§ DIRECTIONS
Return each line of the listing that follows in which the string "bottom" can be found.

§ RECORDS
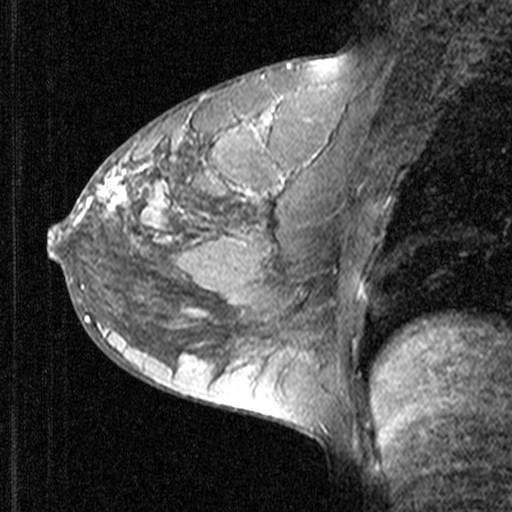
Breast MRI (dynamic contrast-enhanced), one sagittal slice. Dynamic contrast-enhanced study with each time point stored as its own series, time point 2 of 3 at this slice position (early post-contrast, ordered by acquisition time). 1.5 T. TE 4.5 ms, TR 11 ms. 3 mm slice thickness. 512 × 512 image matrix, field of view 200 × 200 mm. Patient: female, 27 years. From the clinical record (not read from this slice): setting: breast cancer imaged before/during neoadjuvant chemotherapy; receptor status: HR-positive, HER2-negative.
Structures marked on this image (semi-automatically segmented with operator editing):
- analysis volume of interest (the breast-tissue region the enhancement analysis was run in; not a lesion): box from (x=68, y=146) to (x=165, y=239) px
- tumour enhancement mask (voxels above the 90 % enhancement threshold inside the analysis volume of interest): (x=71, y=179)–(x=158, y=235)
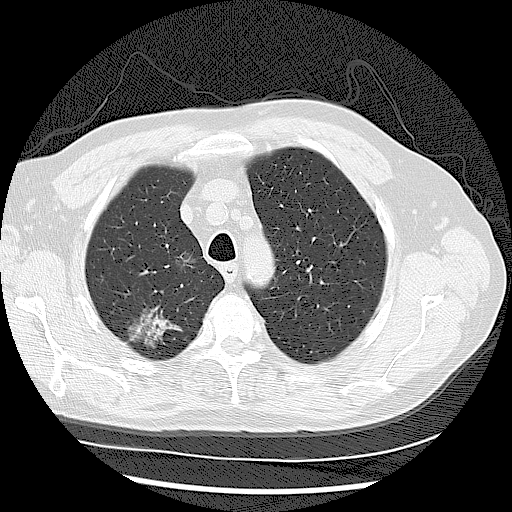
Low-dose screening chest CT, one axial slice; position 93 of 122 along the scan axis; reconstruction kernel LUNG; 120 kVp; lung window (W 1500 / L -600 HU); 2.5 mm slice thickness; 512 × 512 image matrix.
Annotated regions visible in this slice (manually delineated by an expert):
- lesion 1 (tumor, upper lobe of right lung): bounding box [x1, y1, x2, y2] px = [130, 309, 181, 346]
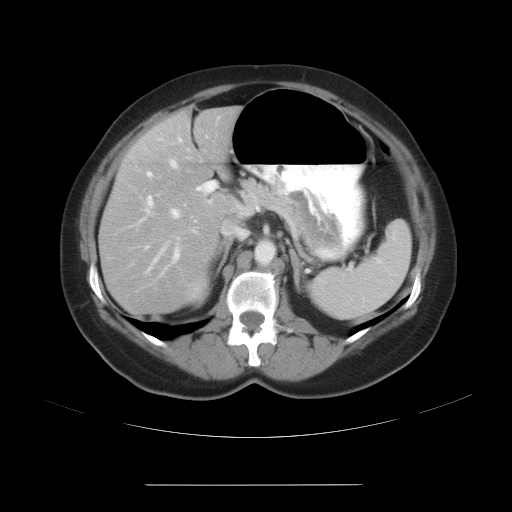
Contrast-enhanced abdominal CT, one axial slice; position 17 of 27 along the scan axis; reconstruction kernel STANDARD; 120 kVp; intravenous contrast given; soft-tissue window (W 400 / L 40 HU); 7.5 mm slice thickness; 512 × 512 image matrix, field of view 440 × 440 mm. Case-level facts recorded for this patient, not image findings: patient: male, age 69 years at operation; diagnosis: colorectal cancer liver metastases, imaged before liver resection; multiple liver metastases: yes; largest metastasis: 1.9 cm; chemotherapy before resection: yes.
Annotated regions visible in this slice (expert manual segmentation):
- hepatic veins: bounding box <164,159,198,245> (left, top, right, bottom; pixels)
- liver: <101,108,237,311>
- planned liver remnant (the part of the liver to remain after resection): <112,118,232,222>
- portal vein (with intrahepatic branches): <120,116,254,277>
- liver metastasis: <187,112,204,126>
- liver metastasis: <188,113,191,118>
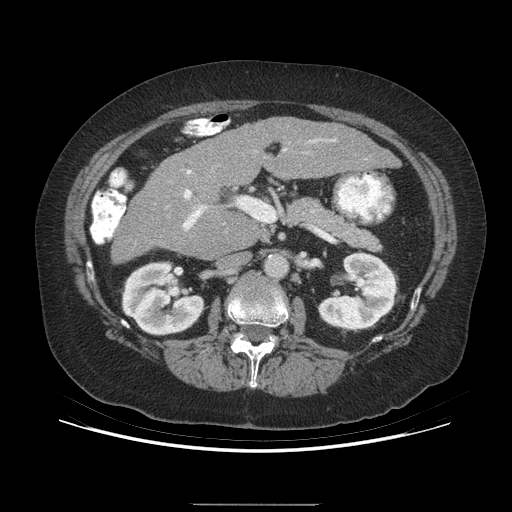
Contrast-enhanced abdominal CT (liver protocol), one axial slice; position 143 of 192 along the scan axis; reconstruction kernel STANDARD; soft-tissue window (W 400 / L 40 HU); 512 × 512 image matrix, field of view 400 × 400 mm. Case-level facts recorded for this patient, not image findings: diagnosis: hepatocellular carcinoma (patient treated with transarterial chemoembolisation; whether this scan precedes or follows treatment is not stated here); TNM stage (as recorded): Stage-I; Child-Pugh class: A; tumour differentiation: moderately differentiated; tumour nodularity: uninodular.
Annotated regions visible in this slice (semi-automatically segmented with operator editing):
- liver parenchyma outside the tumour (the mass and vessels are separate outlines, so this box may not span the whole liver): bounding box [x1, y1, x2, y2] px = [110, 118, 396, 263]
- portal vein: [184, 139, 335, 199]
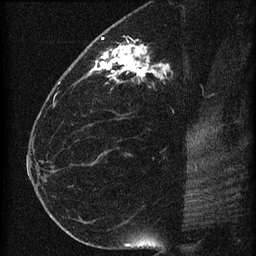
Breast MRI (dynamic contrast-enhanced), one sagittal slice; slice 32 of 60 in the series (ordered by position); dynamic contrast-enhanced series, image 2 of 4 at this slice position (ordered by acquisition); 1.5 T; TE 4.2 ms, TR 22.7 ms; 256 × 256 image matrix, field of view 180 × 180 mm. Patient: female, 35 years. Case-level facts recorded for this patient, not image findings: setting: breast cancer imaged before/during neoadjuvant chemotherapy; receptor status: HR-positive, HER2-negative.
Annotated regions visible in this slice (semi-automatic segmentation, software-assisted and operator-edited):
- analysis volume of interest (the breast-tissue region the enhancement analysis was run in; not a lesion): bounding box <69,27,199,112> (left, top, right, bottom; pixels)
- tumour enhancement mask (voxels above the 90 % enhancement threshold inside the analysis volume of interest): <87,37,167,84>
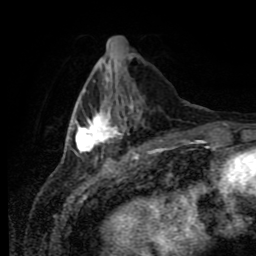
Breast MRI (dynamic contrast-enhanced), one axial slice; slice 28 of 80 in the series (ordered by position); cropped to one breast; dynamic contrast-enhanced series, time point 2 of 11 at this slice position (early post-contrast); 1.5 T; TE 4.2 ms, TR 7 ms; 2 mm slice thickness; 256 × 256 image matrix, field of view 170 × 170 mm. Female patient.
Structures marked on this image (semi-automatic segmentation, software-assisted and operator-edited):
- enhancing-tissue mask used for the functional tumour volume (all voxels passing the contrast-enhancement thresholds inside the analysis volume; usually the tumour): bounding box (x1, y1, x2, y2) in pixels: (68, 89, 138, 153)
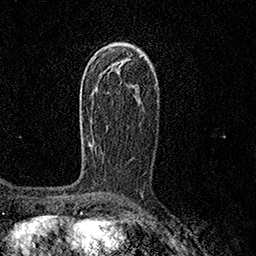
Breast MRI (dynamic contrast-enhanced), one axial slice. Position 89 of 158 along the scan axis. Cropped to one breast. Dynamic contrast-enhanced series, time point 2 of 7 at this slice position (early post-contrast). 1.5 T. TE 3.5 ms, TR 7.2 ms. 1 mm slice thickness. 256 × 256 image matrix. Female patient.
Outlined on this slice (semi-automatic segmentation, software-assisted and operator-edited):
- enhancing-tissue mask used for the functional tumour volume (all voxels passing the contrast-enhancement thresholds inside the analysis volume; usually the tumour): bounding box [x1, y1, x2, y2] px = [81, 97, 94, 140]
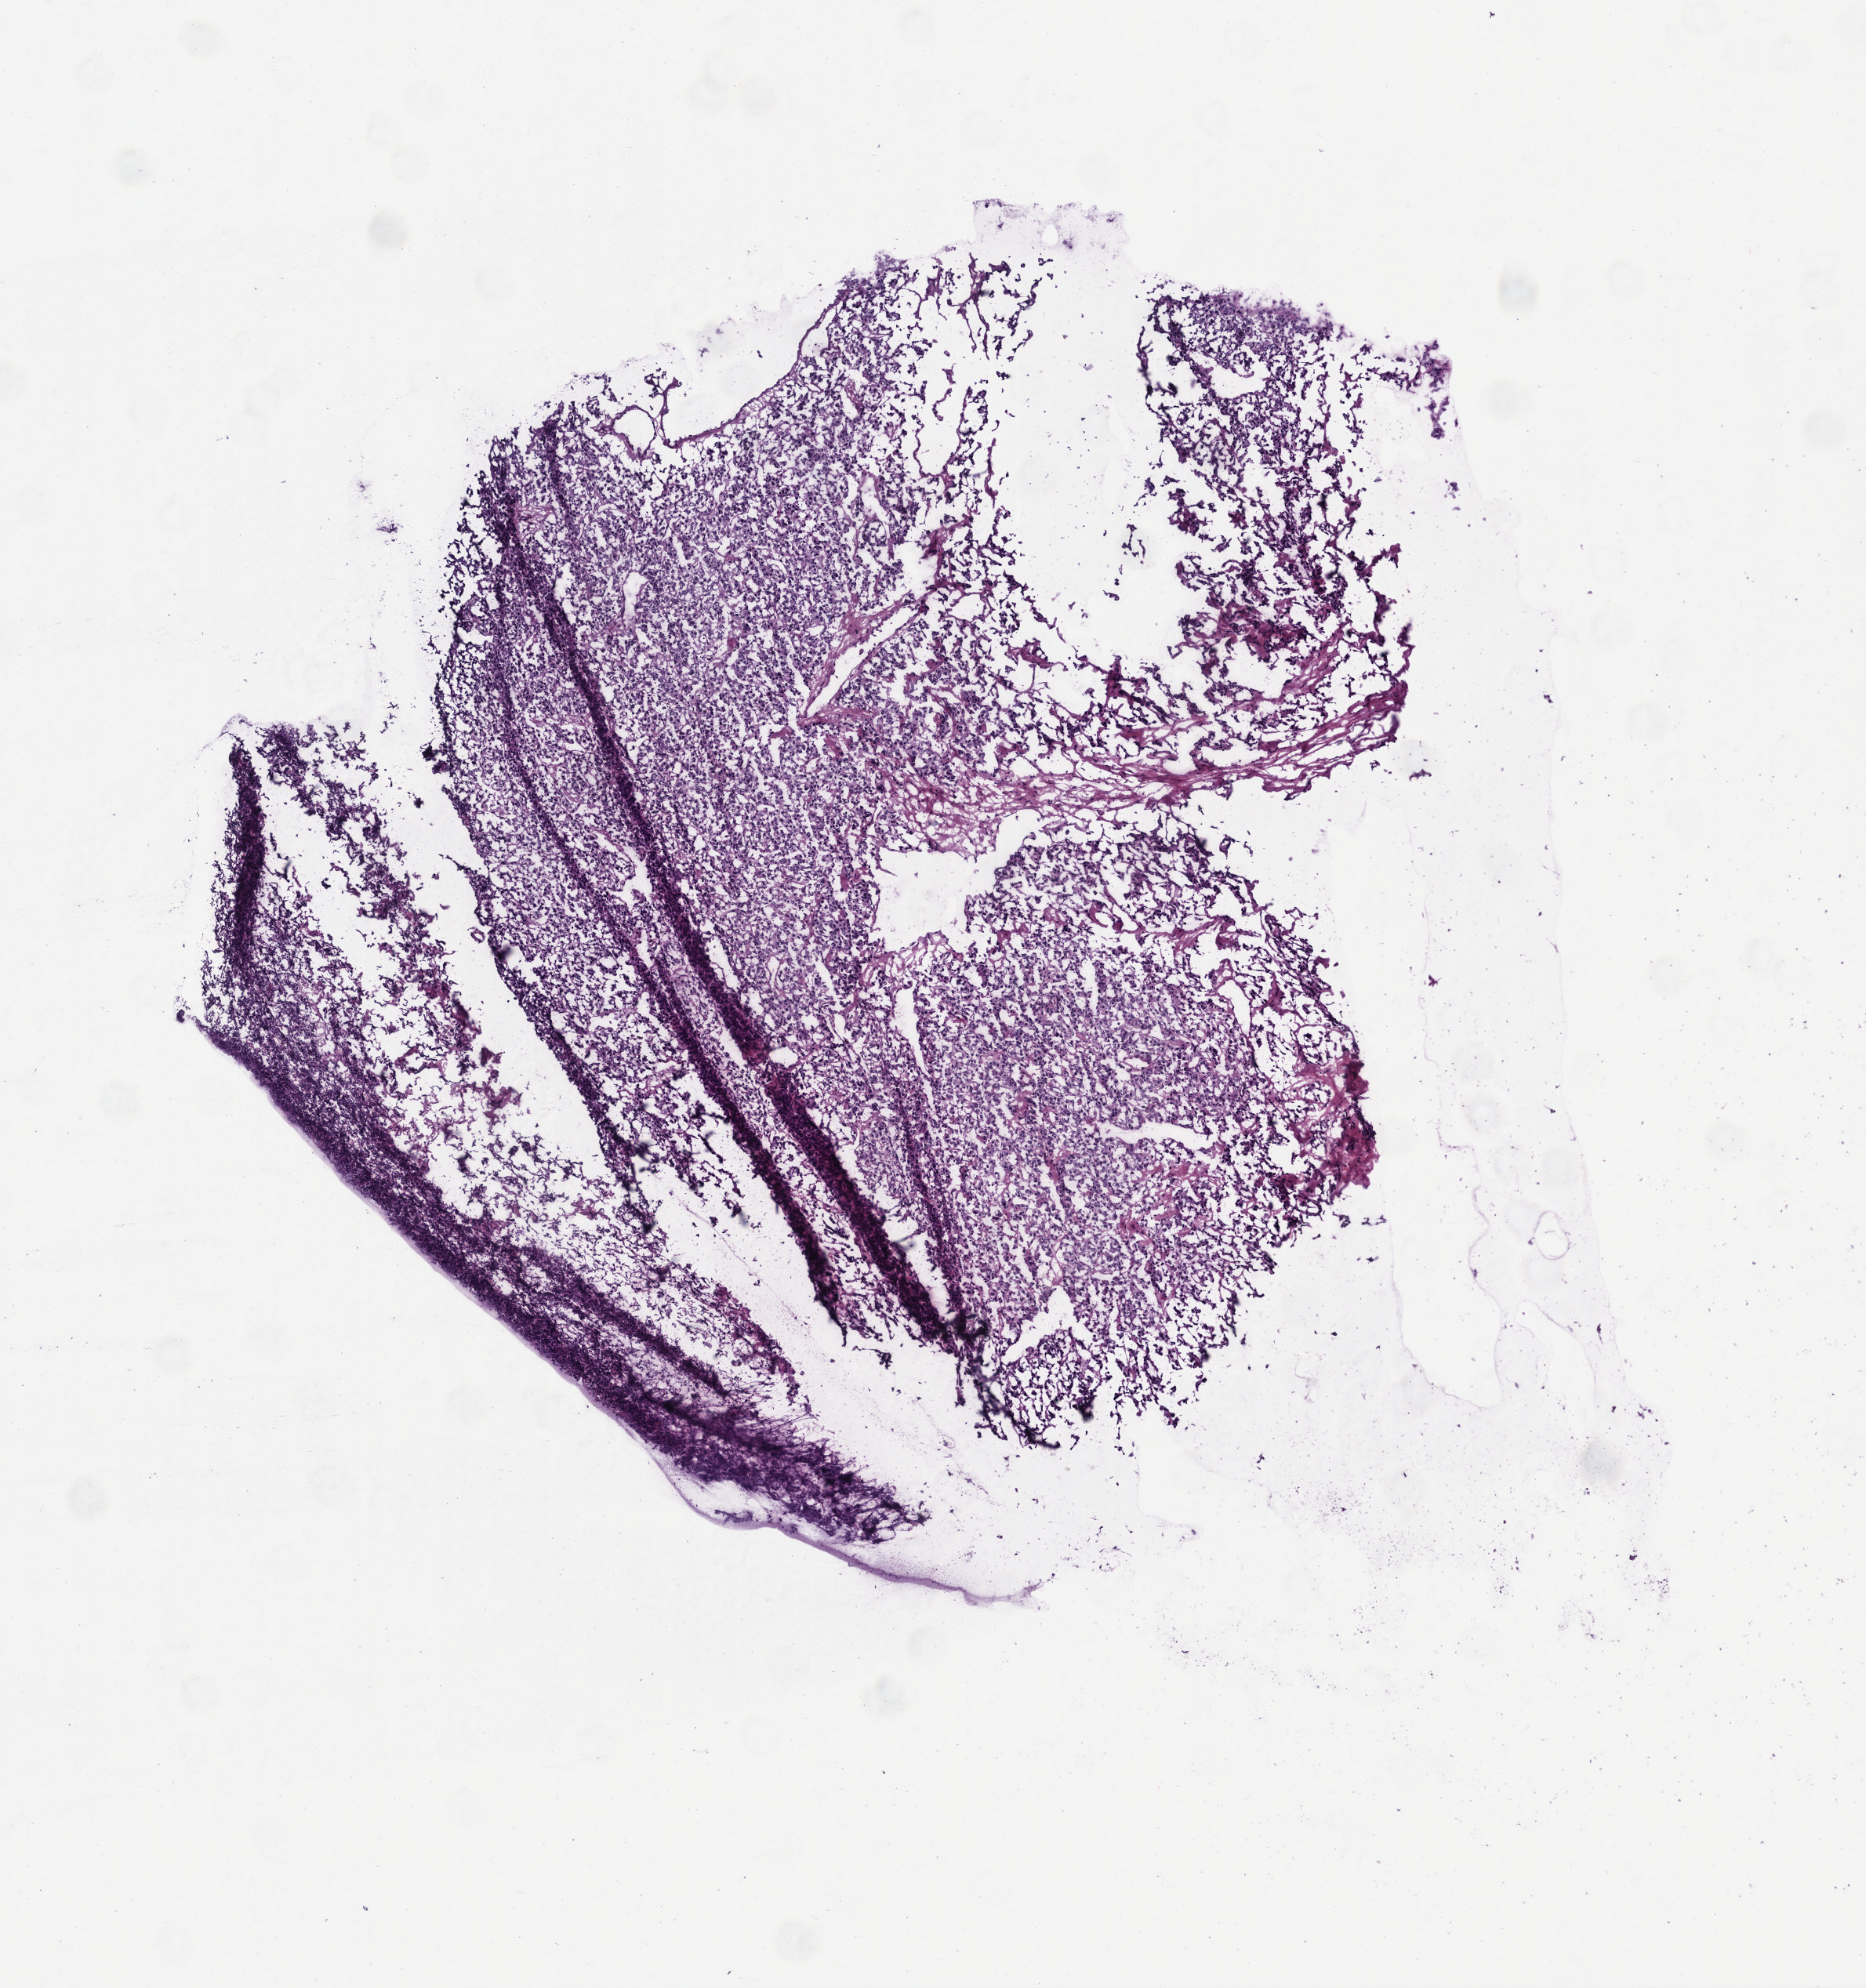
Digitized H&E tissue section (whole slide) — a low-resolution overview of the entire scanned area, about 4.7 x 5.0 mm (from a 40x scan), frozen section from the top of the tissue portion, adrenal gland, primary tumour sample. Patient: female, age at initial diagnosis 45 years. Slide review estimates, as recorded: tumour cells 100%, tumour nuclei 95%, normal cells 0%, stromal cells 0%, necrosis 0%. Infiltration values recorded for this section: lymphocyte infiltration 0%, monocyte infiltration 0%, neutrophil infiltration 0%.
• laterality: left
• diagnosis: Pheochromocytoma, NOS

§ SOLUTION FOR THIS PROBLEM
- hepatic veins: bounding box <164,159,198,245> (left, top, right, bottom; pixels)
- analysis volume of interest (the breast-tissue region the enhancement analysis was run in; not a lesion): bounding box <69,27,199,112> (left, top, right, bottom; pixels)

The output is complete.